On March 11, several Brandeis student activists were arrested for an act of civil disobedience. As part of a group that included students, members of the Massachusetts Methodist clergy, mothers fighting for their children, and concerned community members, 100 people marched into the Westborough, MA office of TransCanada Corporation and, in protest of the Keystone XL Pipeline, held a “funeral” for the loss of their future.

The students were arraigned and released two days later.

“The pipeline will transport the tar sands that climate scientists say will lock us into irreversible global warming,” said Matt Gabrenya ’13, one of the student protesters.

Carrying a coffin with the words “Our Future” written on it, the protesters held flowers and sang an elegy as they marched in procession.

The protest came a week after the U.S. State Department released a widely criticized Draft Environmental Impact Statement for Keystone XL. According to a blog post about the protest, on a website titled “Funeral For Our Future,” the document “minimizes claims about the pipeline’s impact on climate change and on communities who would be at risk for devastating pipeline spills like the 2010 Kalamazoo spill, from which the affected communities are still recovering.”

The blog post states, “The impact assessment also makes the assumption that the Alberta tar sands will be developed regardless of whether Keystone XL goes forward—an assumption that we stand with indigenous communities, whose treaties the Canadian government is violating by allowing development of the tar sands, in rejecting.”

“We did not act in isolation on this day, but as part of an escalating global movement to fight for a stable future, a livable planet, and for justice for affected frontline communities,” Gabrenya wrote.

In January, eight students had locked and glued themselves together in an act of civil disobedience at the TransCanada office.

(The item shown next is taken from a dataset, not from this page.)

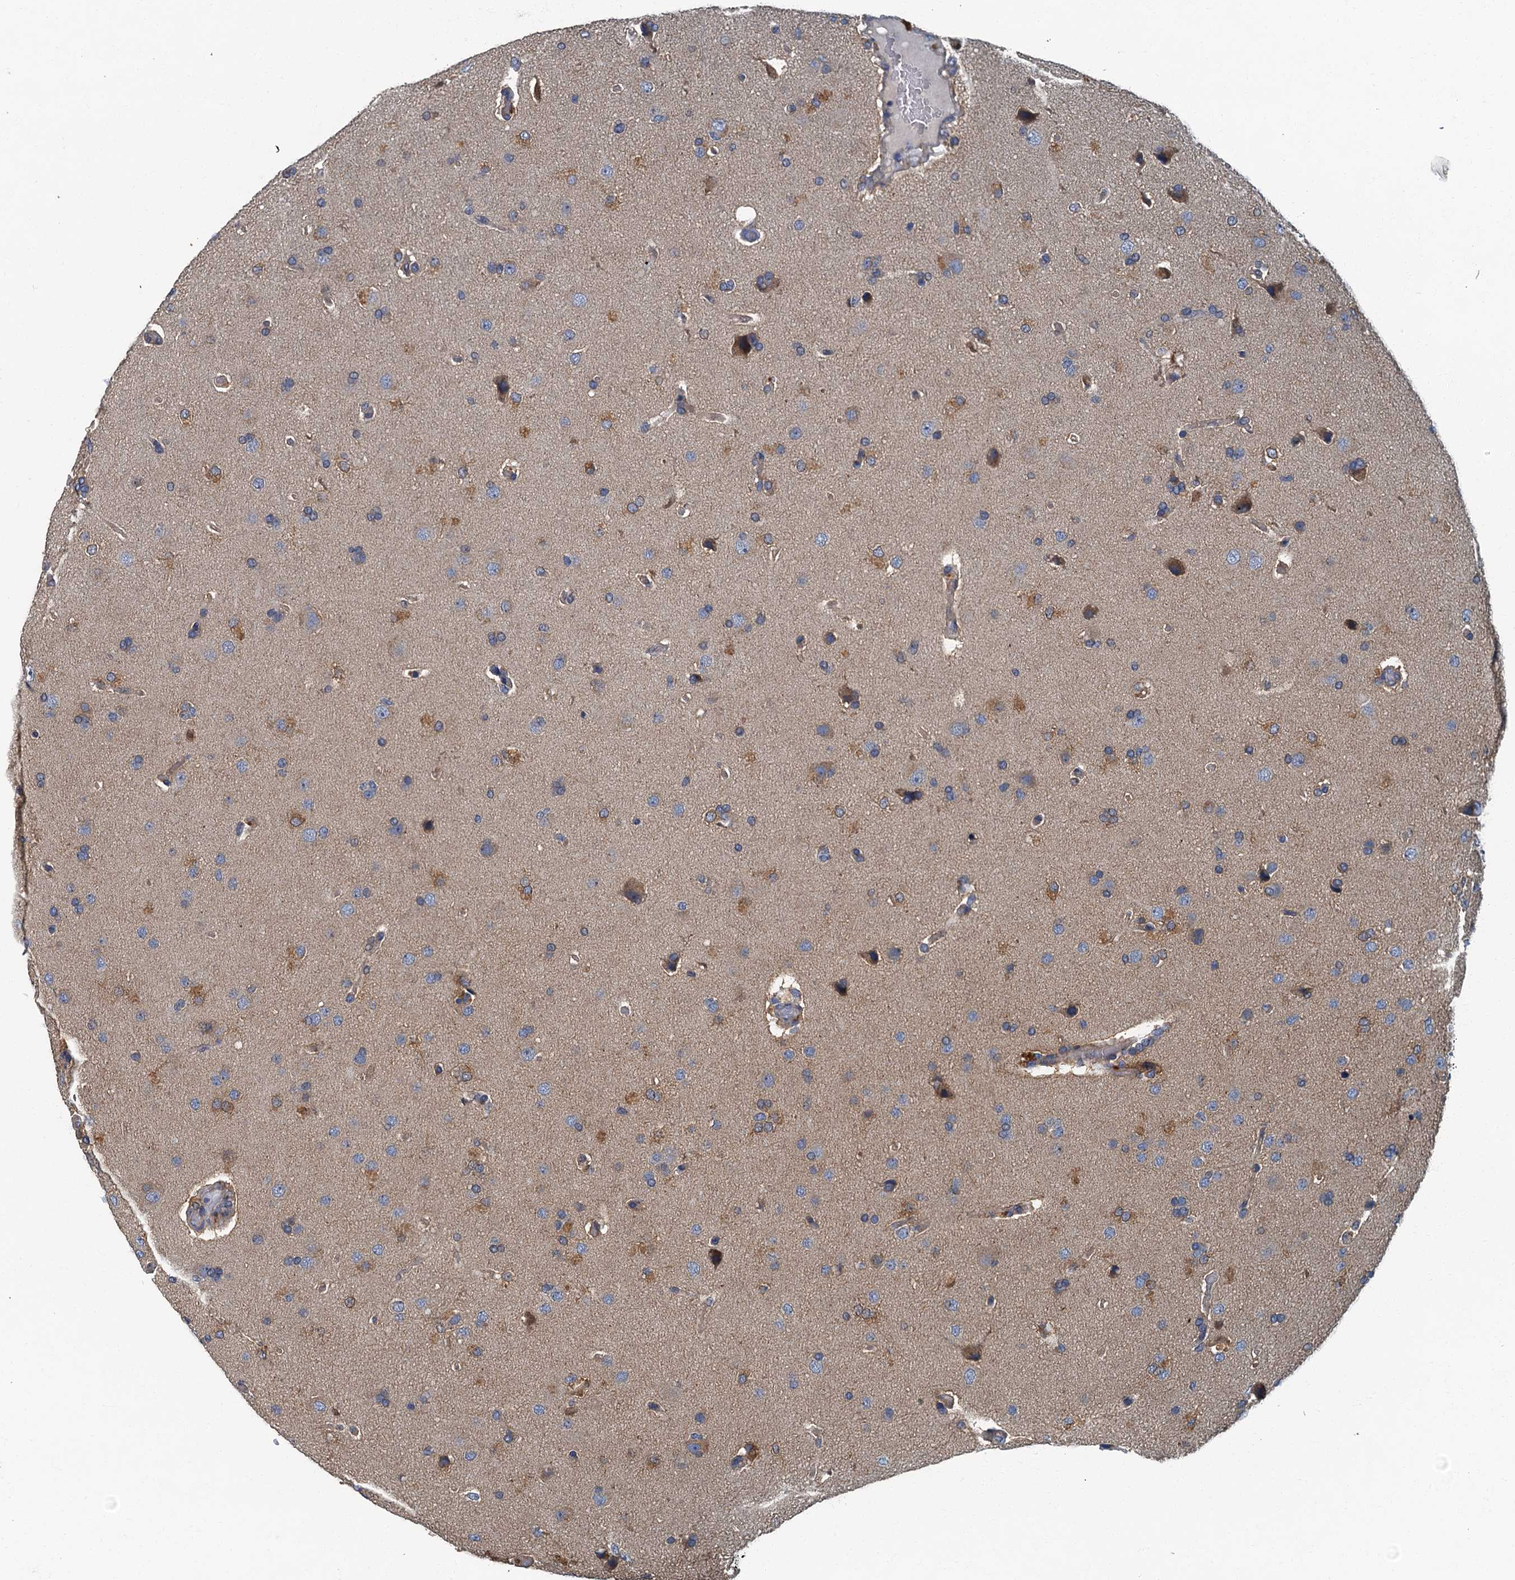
{"staining": {"intensity": "moderate", "quantity": "<25%", "location": "cytoplasmic/membranous"}, "tissue": "glioma", "cell_type": "Tumor cells", "image_type": "cancer", "snomed": [{"axis": "morphology", "description": "Glioma, malignant, High grade"}, {"axis": "topography", "description": "Brain"}], "caption": "Human glioma stained for a protein (brown) demonstrates moderate cytoplasmic/membranous positive positivity in approximately <25% of tumor cells.", "gene": "DDX49", "patient": {"sex": "male", "age": 72}}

Nationwide, the pipeline has already prompted civil disobedience outside the White House, direct blockades of construction from Texas to Oklahoma, and the largest climate rally in US history. Indigenous communities, as part of the Idle No More movement, have been resisting tar sands extraction in Alberta, Canada.

This protest also kicked off a week of actions for solidarity with other protesters of the Tar Sands Blockade, this week from March 16-24. Protesters from across the country will target the offices of TransCanada and its investors.

“If the tar sands are extracted and burned, it will wipe out my future and the future of my entire generation,” said Will Pearl, a first-year student from Tufts University who was arrested. “If President Obama will not reject the Keystone XL pipeline, we will stop it ourselves. We will rise up and resist—from the backwoods of Texas, to corporate offices in Massachusetts, to the steps of the White House.”